TASK DIRECTIONS: From the entries below, retype only the lines from the one with "Скрутку струмопровідних жил на малю" through the one with "Administrar Sitio", exactly as written.

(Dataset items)
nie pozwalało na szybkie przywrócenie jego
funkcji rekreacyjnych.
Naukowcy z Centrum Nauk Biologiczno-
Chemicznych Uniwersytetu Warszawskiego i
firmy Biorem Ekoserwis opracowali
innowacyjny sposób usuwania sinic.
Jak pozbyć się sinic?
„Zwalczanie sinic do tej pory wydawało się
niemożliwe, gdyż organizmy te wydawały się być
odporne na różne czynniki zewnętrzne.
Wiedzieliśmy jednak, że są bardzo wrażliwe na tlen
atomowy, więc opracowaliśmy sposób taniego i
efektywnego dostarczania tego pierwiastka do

--

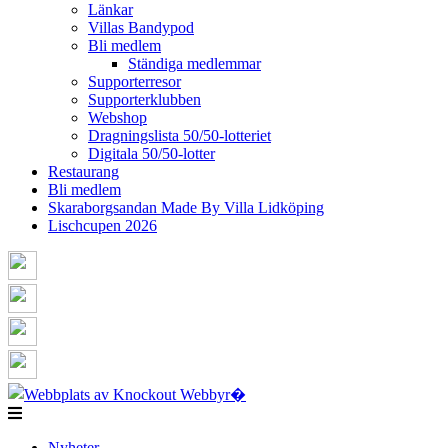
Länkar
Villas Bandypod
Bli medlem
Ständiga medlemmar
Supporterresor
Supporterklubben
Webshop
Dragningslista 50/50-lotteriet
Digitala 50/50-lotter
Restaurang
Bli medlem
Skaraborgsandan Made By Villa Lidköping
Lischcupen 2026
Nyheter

...

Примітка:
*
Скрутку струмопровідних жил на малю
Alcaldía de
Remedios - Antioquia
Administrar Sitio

EXPECTED OUTPUT:
Скрутку струмопровідних жил на малю
Alcaldía de
Remedios - Antioquia
Administrar Sitio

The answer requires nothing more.